Roy Littlejohn

Personal information
- Date of birth: 2 June 1933
- Place of birth: Bournemouth, England
- Date of death: 6 September 2022 (aged 89)
- Position(s): Outside right

Senior career*
- Years: Team / Apps / (Gls)
- 1952–1956: Bournemouth & Boscombe Athletic / 22 / (2)
- 1956–1957: Portsmouth / ? / (?)
- 1957–1959: Woking / 52 / (18)

International career
- England Amateurs

= Roy Littlejohn =

English footballer

Roy Littlejohn (2 June 1933 – 6 September 2022) was an English footballer who played in the Football League for Bournemouth & Boscombe Athletic. He was an England amateur international and won the 1958 Amateur Cup with Woking.

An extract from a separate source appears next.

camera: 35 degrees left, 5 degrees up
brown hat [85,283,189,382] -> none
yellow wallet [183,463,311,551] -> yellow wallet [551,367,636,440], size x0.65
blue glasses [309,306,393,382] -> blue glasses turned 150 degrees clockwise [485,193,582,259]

Littlejohn, who played as an outside-right, began his football career as a junior with Bournemouth & Boscombe Athletic, and made his first-team debut during the 1952–53 season. He was on Portsmouth's books for a time while doing his National Service with the Royal Engineers, and by 1957 was a Woking player, and, as a PT instructor, was involved in training the team. He was part of the Woking team that won the FA Amateur Cup in 1958, involved in the first two goals as Woking defeated Ilford 3–0 at Wembley.

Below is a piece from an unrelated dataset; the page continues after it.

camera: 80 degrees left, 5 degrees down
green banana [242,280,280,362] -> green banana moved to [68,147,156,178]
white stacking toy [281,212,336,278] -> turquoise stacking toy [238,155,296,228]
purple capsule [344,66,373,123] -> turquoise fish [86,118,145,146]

Littlejohn retained amateur status throughout his career, and was capped a number of times for the England amateur team. He played for the Great Britain Olympic team eliminated in the qualifying round for the 1956 Games, but was not selected for the team which eventually competed by special invitation. He also was part of a British "FA XI" that toured Nigeria and Ghana in 1958.

He pursued a career in architecture later on in life.